The NC pins should not connect to something. They might have been used during manufacturing. Often one or more of the NC pins connect to the internal circuit. If you connect one of them to GND, then the sensor probably stops working.
Perhaps you have powered it to the wrong pins or with reverse voltage and the sensor is broken.
When applying negative pressure, the output voltage drops below 10% ? I don't see a problem. To be accurate around 0 bar, it should have a little extra.
If display drops below zero on a rainy day, and you don't like that,
then you can always use constrain() or min() or max() to clamp readout to 0.0 and/or 150.0 or10.30.
Leo..
[quote="esaporadix, post:7, topic:998920, full:true"]

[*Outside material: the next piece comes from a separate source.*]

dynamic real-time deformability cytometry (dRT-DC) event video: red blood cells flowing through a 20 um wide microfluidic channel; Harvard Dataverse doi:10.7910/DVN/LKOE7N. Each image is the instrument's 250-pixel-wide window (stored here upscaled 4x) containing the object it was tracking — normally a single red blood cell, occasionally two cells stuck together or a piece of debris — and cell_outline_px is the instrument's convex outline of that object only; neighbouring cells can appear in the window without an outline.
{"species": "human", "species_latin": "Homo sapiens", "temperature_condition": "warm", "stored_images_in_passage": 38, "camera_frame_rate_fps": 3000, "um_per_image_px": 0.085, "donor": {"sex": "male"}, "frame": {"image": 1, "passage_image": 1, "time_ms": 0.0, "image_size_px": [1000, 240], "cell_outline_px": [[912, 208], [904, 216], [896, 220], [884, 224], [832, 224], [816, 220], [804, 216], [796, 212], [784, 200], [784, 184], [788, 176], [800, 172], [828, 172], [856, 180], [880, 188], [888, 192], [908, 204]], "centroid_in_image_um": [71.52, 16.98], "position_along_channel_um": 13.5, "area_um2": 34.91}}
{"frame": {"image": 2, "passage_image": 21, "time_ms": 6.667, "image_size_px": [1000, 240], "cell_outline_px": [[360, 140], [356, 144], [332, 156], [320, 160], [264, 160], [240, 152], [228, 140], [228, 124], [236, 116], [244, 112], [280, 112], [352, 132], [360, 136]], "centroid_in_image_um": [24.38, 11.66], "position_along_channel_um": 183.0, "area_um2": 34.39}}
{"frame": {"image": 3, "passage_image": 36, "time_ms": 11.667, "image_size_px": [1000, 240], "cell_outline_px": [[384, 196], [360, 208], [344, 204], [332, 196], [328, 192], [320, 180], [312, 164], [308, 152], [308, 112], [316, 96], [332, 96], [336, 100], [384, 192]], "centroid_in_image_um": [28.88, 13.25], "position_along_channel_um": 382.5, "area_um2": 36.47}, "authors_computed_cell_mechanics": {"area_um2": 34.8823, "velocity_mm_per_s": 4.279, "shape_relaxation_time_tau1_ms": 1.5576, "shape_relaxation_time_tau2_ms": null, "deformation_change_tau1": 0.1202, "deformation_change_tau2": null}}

Hi stevemj, thanks for your reply!
I checked, because I had that guess too. When supplied with 3.3V the Vout was something around 2/3 of the Vout when supplied with 5V. But again: When applied pressure, stall after few mV.
Sorry Esaporadix,
I am stumped
It seems that you have reduced the sensor to nothng more than a powered sensor and a measured output, so that nothing else can affect the measurement and it is still giving unexpected readings.
Please let us know what the problem is when resolved Good luck.
What do you mean with "forget about 'voltage' with ratiometric sensors"? That there is no point in measuring the Vout with the DMM?
The sketch reads the A0 Pin and calculates PSI. With atmospheric pressure I get around 0 PSI. But when I apply pressure to the sensor, it rises maximum to 2.2 PSI (even when applied more pressure). That's what I mean with "stall". So this is the same result as yesterday (described in mV-Output in my original post).
To apply the pressure or vacuum to the sensor and see the changes of Vout, I use a small hand pump.
The sensor returns a ratio of it's own supply.
With zero pressure, sensor output is 500mV if... the supply is 5.00volt.
If supply dips to 4.95volt, without a pressure change, output dips to 495mV.
So output voltage depends on pressure and supply.
A ratiometric A/D (Uno's default) has the same but opposite behaviour.
When supply drops, sensitivity (mV per A/D step) goes up.
Auto-macical error compensation.
Why go from A/D value to voltage to pressure.
Just go directly from A/D value to pressure.
Leo..
Thanks, now I know what you mean
That's not what I intended originally. The voltage-check was just because I wanted to go back to basics without any arduino connected.